Старуха невысокого роста, полная и близорукая. Большие очки, делают ее похожей на сову. Выражение лица у нее беспомощное и немного испуганное. Ходит она мелкими шажками, опираясь на палочку.

С утра сыплет тихий, теплый дождик, и поэтому старуха сидит на застекленной веранде, а не гуляет около дома. Опершись на палочку двумя руками, под шорох дождя по листьям дикого винограда, обвивавшего веранду, она незаметно засыпает. Резко клюет носом, испуганно вскидывает голову и просыпается. Бессмысленно смотрит перед собой неподвижными глазами, пока не поймет, где она. Ей за восемьдесят, и окружающий мир кажется ей почти призрачным. Она живет воспоминаниями. В них все так близко и ясно, как будто это случилось сегодня.

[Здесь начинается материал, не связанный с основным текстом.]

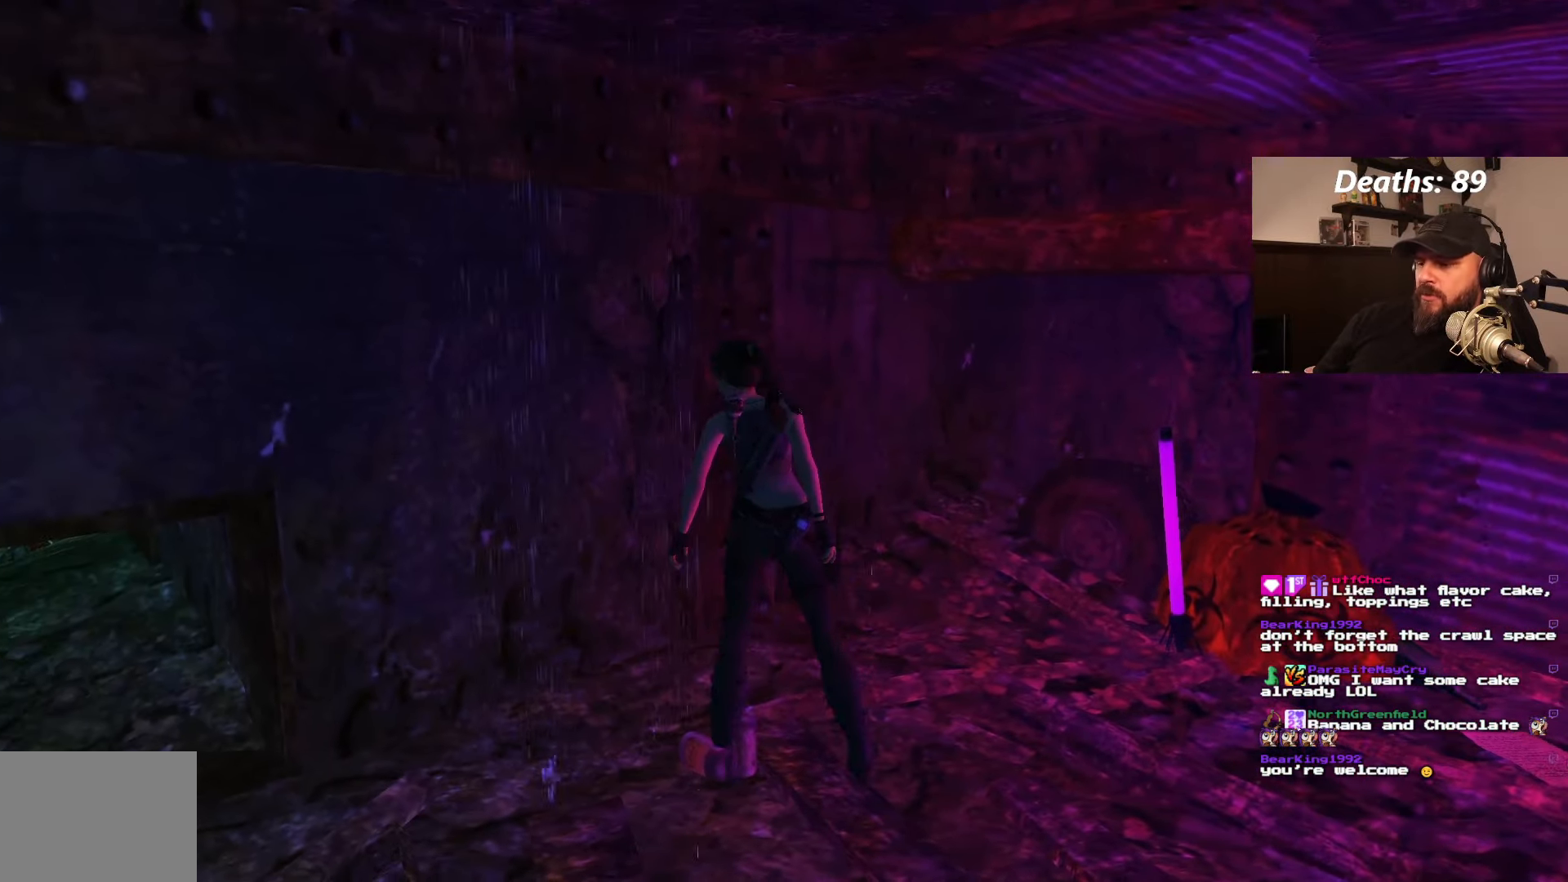
{"buttons": ["CROSS"], "left_stick": "center", "right_stick": "center", "events": []}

Летние дожди всегда смутно волнуют ее душу, уставшую от долгой жизни и многих несчастий. Старуха робко надеется, что грехи ей отпустят на том свете, и она, наконец, обретет вечный покой. Но один грех все-таки останется. Тот, который она не прощает себе всю жизнь. Воспоминания о нем, то удаляются, тускнеют, то возвращаются во всех подробностях. И тогда грех тяжело смотрит ей прямо в душу. И так много лет. Она горячо молилась, чтобы грех перестал мучить ее, но молитвы приносили недолгое облегчение.

Сегодня в шуме дождя она опять почувствовала его приближение.

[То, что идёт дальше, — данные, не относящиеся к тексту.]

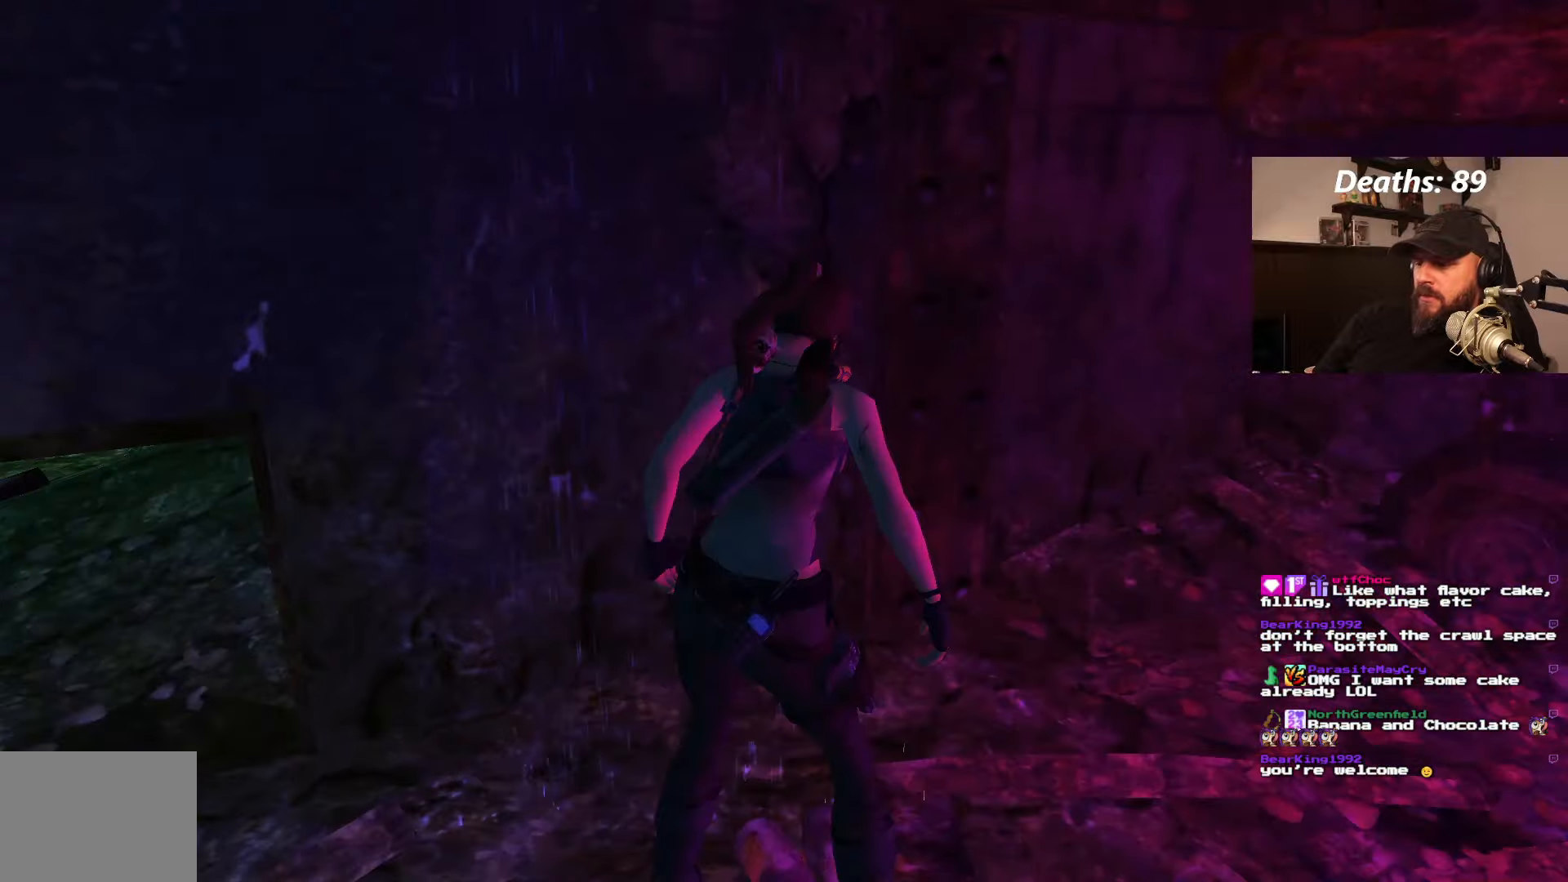
{"buttons": ["CROSS"], "left_stick": "center", "right_stick": "center", "events": []}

…. Видит она дни майские, солнечные, с ласковым ветерком. Левый берег Дона в белом разливе цветущих садов. Соловьи ликуют в них дни и ночи.

Она учится в педагогическом училище в Задонске. Ей семнадцать лет. Стройная, ладная. Тугая русая коса до талии, темные брови вразлет над диковатыми серыми глазами и румянец алой зарей на щеках. Он знает, что очень нравится мальчишкам, и это ей льстит. Особенно ласково смотрят на нее парни в военной форме. Через их село идут воинские части к фронту. Иногда останавливаются на несколько дней, чаще на одну ночь. Лето второго года войны.

Она девушка строгая, но невольно нежится под мужскими взглядами, которые ее странно волнуют. Она знает, что красивая, и ее девичья гордость только от этого крепнет.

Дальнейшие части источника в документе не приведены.